Segment Start: Records provided

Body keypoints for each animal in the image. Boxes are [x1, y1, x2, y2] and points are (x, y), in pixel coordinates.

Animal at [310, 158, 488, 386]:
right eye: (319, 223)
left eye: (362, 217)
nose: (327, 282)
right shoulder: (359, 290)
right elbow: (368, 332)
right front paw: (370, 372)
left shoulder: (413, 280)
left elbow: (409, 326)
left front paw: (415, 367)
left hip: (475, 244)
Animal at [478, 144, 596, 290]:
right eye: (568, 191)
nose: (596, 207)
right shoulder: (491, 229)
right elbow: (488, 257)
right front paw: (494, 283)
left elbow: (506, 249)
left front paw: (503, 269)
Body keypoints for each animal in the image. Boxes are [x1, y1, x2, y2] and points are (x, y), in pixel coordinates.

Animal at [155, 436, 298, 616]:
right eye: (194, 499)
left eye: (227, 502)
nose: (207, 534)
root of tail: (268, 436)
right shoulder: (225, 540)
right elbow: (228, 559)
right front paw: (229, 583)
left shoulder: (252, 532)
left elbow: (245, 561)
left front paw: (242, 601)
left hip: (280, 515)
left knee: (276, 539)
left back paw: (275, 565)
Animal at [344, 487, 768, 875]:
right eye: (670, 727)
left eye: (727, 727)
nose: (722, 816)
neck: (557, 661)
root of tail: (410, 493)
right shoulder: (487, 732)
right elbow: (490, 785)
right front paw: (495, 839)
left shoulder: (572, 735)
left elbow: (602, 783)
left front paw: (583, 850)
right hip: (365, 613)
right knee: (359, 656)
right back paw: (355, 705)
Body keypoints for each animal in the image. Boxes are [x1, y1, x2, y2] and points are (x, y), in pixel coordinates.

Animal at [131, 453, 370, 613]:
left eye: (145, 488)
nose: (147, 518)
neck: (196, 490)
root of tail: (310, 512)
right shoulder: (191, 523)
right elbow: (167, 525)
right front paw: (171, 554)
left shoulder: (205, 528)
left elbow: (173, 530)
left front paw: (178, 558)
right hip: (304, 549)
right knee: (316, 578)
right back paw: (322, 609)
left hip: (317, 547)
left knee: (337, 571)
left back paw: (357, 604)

Segment End: Records provided

**Task objective**
Looking through the listing above, state how many of its lines contain the string "tail". Write only the number.

**Task response**
3